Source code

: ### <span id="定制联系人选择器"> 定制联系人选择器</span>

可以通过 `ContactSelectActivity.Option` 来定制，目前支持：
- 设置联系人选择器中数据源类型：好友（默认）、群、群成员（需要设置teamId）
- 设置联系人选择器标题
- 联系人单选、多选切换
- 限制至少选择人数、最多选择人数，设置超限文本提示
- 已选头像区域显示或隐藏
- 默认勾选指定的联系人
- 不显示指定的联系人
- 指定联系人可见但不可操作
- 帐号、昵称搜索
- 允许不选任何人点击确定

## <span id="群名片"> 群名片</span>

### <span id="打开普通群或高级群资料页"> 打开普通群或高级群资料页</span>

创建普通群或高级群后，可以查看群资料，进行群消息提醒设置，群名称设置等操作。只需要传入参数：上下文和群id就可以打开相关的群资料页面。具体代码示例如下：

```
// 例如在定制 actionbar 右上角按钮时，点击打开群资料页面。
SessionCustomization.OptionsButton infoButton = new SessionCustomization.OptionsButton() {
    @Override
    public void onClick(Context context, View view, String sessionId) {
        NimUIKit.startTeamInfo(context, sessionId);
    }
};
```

□ □ □ □ □ □ □

## PROBLEM DESCRIPTION:
Your answer should be a single number: how many lines of the listing hold the string "span".

## EXERCISE SOLUTION:
3